* _JOB_
With the pictures omitted, repeat exactly the lines below starting with the line that has "שיים באיסוף ראיות ובתהליכי התביעה." and going on through the line that has "que acontece à".

* _THE INPUT_
- - - - -

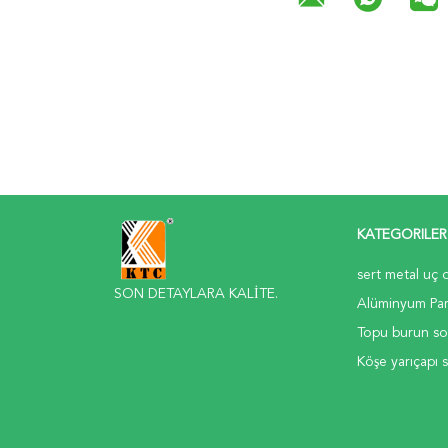
KATEGORILER
sert metal uç 
SON DETAYLARA KALİTE.
Alüminyum Par
Topu burun s
Köşe yarıçapı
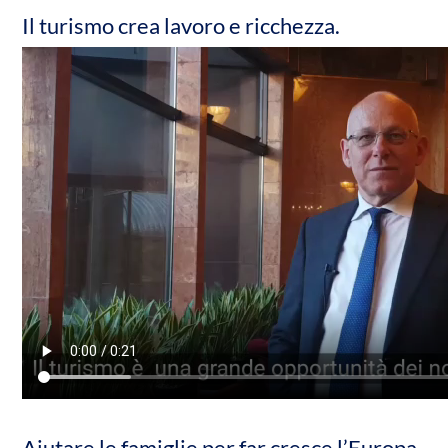
Il turismo crea lavoro e ricchezza.
Aiutare le famiglie per far cresce l’Europa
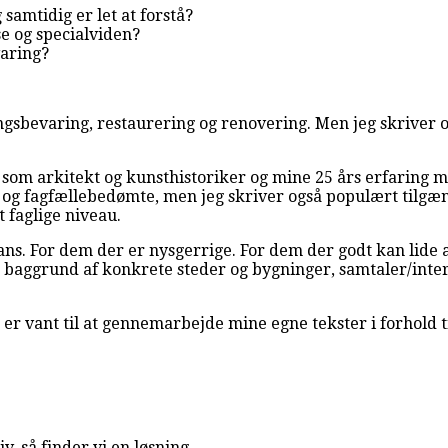
 samtidig er let at forstå?
e og specialviden?
varing?
ngsbevaring, restaurering og renovering. Men jeg skriver o
m arkitekt og kunsthistoriker og mine 25 års erfaring med
 fagfællebedømte, men jeg skriver også populært tilgængel
 faglige niveau.
ans. For dem der er nysgerrige. For dem der godt kan lide 
 på baggrund af konkrete steder og bygninger, samtaler/in
eg er vant til at gennemarbejde mine egne tekster i forhold t
iv, så finder vi en løsning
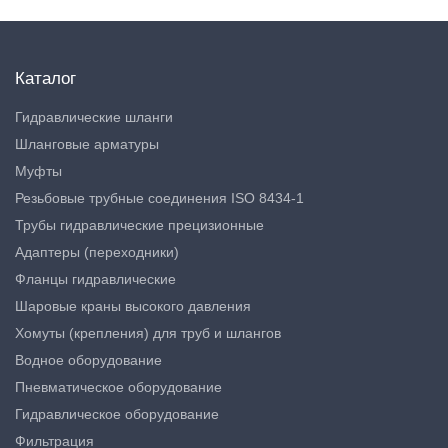
Каталог
Гидравлические шланги
Шланговые арматуры
Муфты
Резьбовые трубные соединения ISO 8434-1
Трубы гидравлические прецизионные
Адаптеры (переходники)
Фланцы гидравлические
Шаровые краны высокого давления
Хомуты (крепления) для труб и шлангов
Водное оборудование
Пневматическое оборудование
Гидравлическое оборудование
Фильтрация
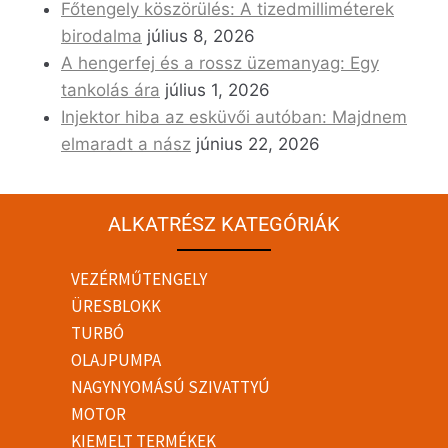
Főtengely köszörülés: A tizedmilliméterek
birodalma
július 8, 2026
A hengerfej és a rossz üzemanyag: Egy
tankolás ára
július 1, 2026
Injektor hiba az esküvői autóban: Majdnem
elmaradt a nász
június 22, 2026
ALKATRÉSZ KATEGÓRIÁK
VEZÉRMŰTENGELY
ÜRESBLOKK
TURBÓ
OLAJPUMPA
NAGYNYOMÁSÚ SZIVATTYÚ
MOTOR
KIEMELT TERMÉKEK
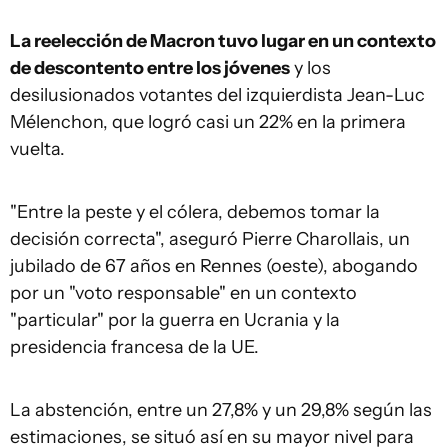
La reelección de Macron tuvo lugar en un contexto
de descontento entre los jóvenes
y los
desilusionados votantes del izquierdista Jean-Luc
Mélenchon, que logró casi un 22% en la primera
vuelta.
"Entre la peste y el cólera, debemos tomar la
decisión correcta", aseguró Pierre Charollais, un
jubilado de 67 años en Rennes (oeste), abogando
por un "voto responsable" en un contexto
"particular" por la guerra en Ucrania y la
presidencia francesa de la UE.
La abstención, entre un 27,8% y un 29,8% según las
estimaciones, se situó así en su mayor nivel para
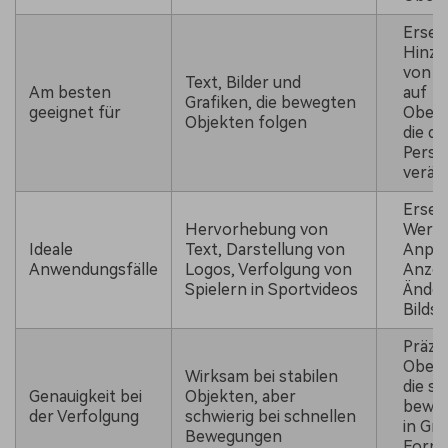
Erset
Hinzu
von E
Text, Bilder und
Am besten
auf
Grafiken, die bewegten
geeignet für
Oberf
Objekten folgen
die di
Persp
verän
Erset
Hervorhebung von
Werbe
Ideale
Text, Darstellung von
Anpas
Anwendungsfälle
Logos, Verfolgung von
Anzei
Spielern in Sportvideos
Änder
Bilds
Präzis
Oberf
Wirksam bei stabilen
die si
Genauigkeit bei
Objekten, aber
beweg
der Verfolgung
schwierig bei schnellen
in Gr
Bewegungen
Form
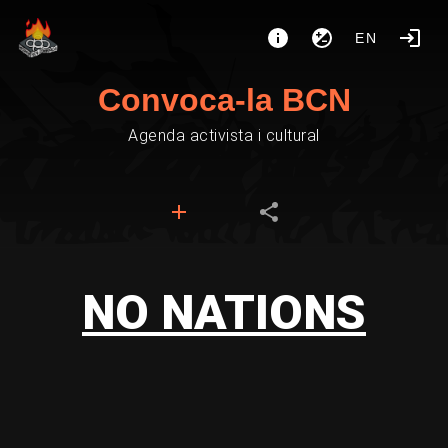
EN
Convoca-la BCN
Agenda activista i cultural
NO NATIONS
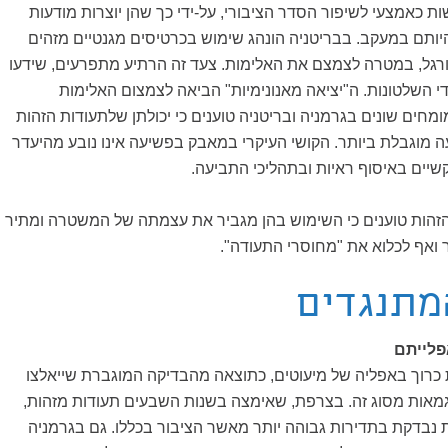
 כאמצעי לשיפור הסדר הציבורי, על-ידי כך שהן יוצרות מודעות
ותם במעקב. בבריטניה הונהג שימוש בכרטיסים מגנטיים מזהים
רגל, במטרה לצמצם את האלימות. צעד זה הרתיע מתפרעים, שידעו
די השלטונות. ה"יציאה מאנונימיות" הביאה לצמצום האלימות
מחים שונים בגרמניה ובריטניה טוענים כי יכולתן שלתעודות הזהות
 מוגבלת ביותר. הקושי העיקרי במאבק בפשיעה אינו נובע מהיעדר
שיים באיסוף ראיות ובתהליכי התביעה.
זהות טוענים כי השימוש בהן מגביר את עצמתה של המשטרה ומתיר
 ואף לכלוא את "מחוסרי התעודה".
מתנגדים
פלייתם
 כרוך באפליה של מיעוטים, כתוצאה מהבדיקה המוגברת שייאלצו
גמאות מסוג זה. בצרפת, שאימצה בשנות השבעים תעודות מזהות,
ת נבדקת בתדירות גבוהה יותר מאשר הציבור בכללו. גם בגרמניה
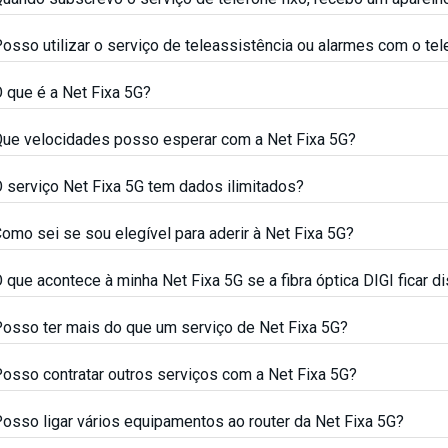
osso utilizar o serviço de teleassistência ou alarmes com o tel
 que é a Net Fixa 5G?
ue velocidades posso esperar com a Net Fixa 5G?
 serviço Net Fixa 5G tem dados ilimitados?
omo sei se sou elegível para aderir à Net Fixa 5G?
 que acontece à minha Net Fixa 5G se a fibra óptica DIGI ficar 
osso ter mais do que um serviço de Net Fixa 5G?
osso contratar outros serviços com a Net Fixa 5G?
osso ligar vários equipamentos ao router da Net Fixa 5G?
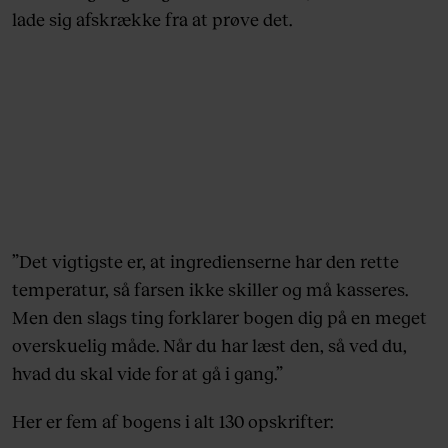
lade sig afskrække fra at prøve det.
”Det vigtigste er, at ingredienserne har den rette
temperatur, så farsen ikke skiller og må kasseres.
Men den slags ting forklarer bogen dig på en meget
overskuelig måde. Når du har læst den, så ved du,
hvad du skal vide for at gå i gang.”
Her er fem af bogens i alt 130 opskrifter:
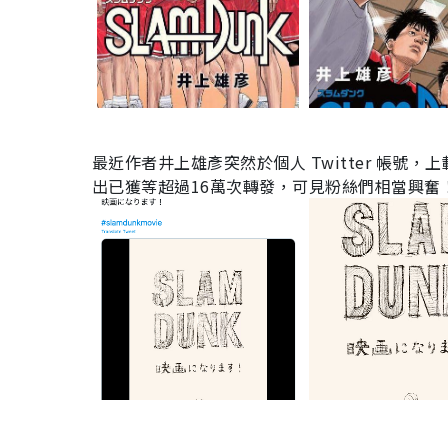
最近作者井上雄彥突然於個人
Twitter
帳號，上
出已獲等超過
16
萬次轉發，可見粉絲們相當興奮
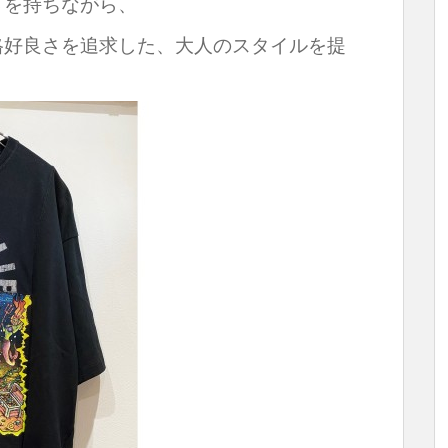
さを持ちながら、
格好良さを追求した、大人のスタイルを提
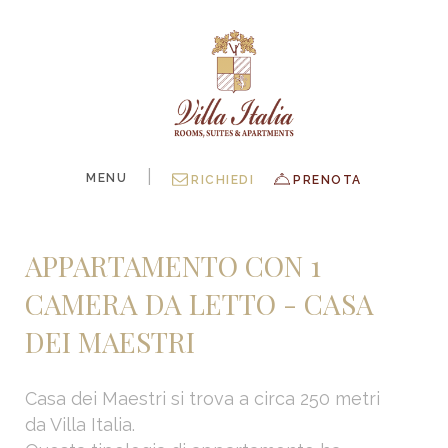
|
MENU
RICHIEDI
PRENOTA
APPARTAMENTO CON 1
CAMERA DA LETTO - CASA
DEI MAESTRI
Casa dei Maestri si trova a circa 250 metri
da Villa Italia.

- - - - -

* _EXPECTED ANSWER_
שיים באיסוף ראיות ובתהליכי התביעה.
זהות טוענים כי השימוש בהן מגביר את עצמתה של המשטרה ומתיר
 ואף לכלוא את "מחוסרי התעודה".
מתנגדים
פלייתם
 כרוך באפליה של מיעוטים, כתוצאה מהבדיקה המוגברת שייאלצו
גמאות מסוג זה. בצרפת, שאימצה בשנות השבעים תעודות מזהות,
ת נבדקת בתדירות גבוהה יותר מאשר הציבור בכללו. גם בגרמניה
osso utilizar o serviço de teleassistência ou alarmes com o tel
 que é a Net Fixa 5G?
ue velocidades posso esperar com a Net Fixa 5G?
 serviço Net Fixa 5G tem dados ilimitados?
omo sei se sou elegível para aderir à Net Fixa 5G?
 que acontece à minha Net Fixa 5G se a fibra óptica DIGI ficar 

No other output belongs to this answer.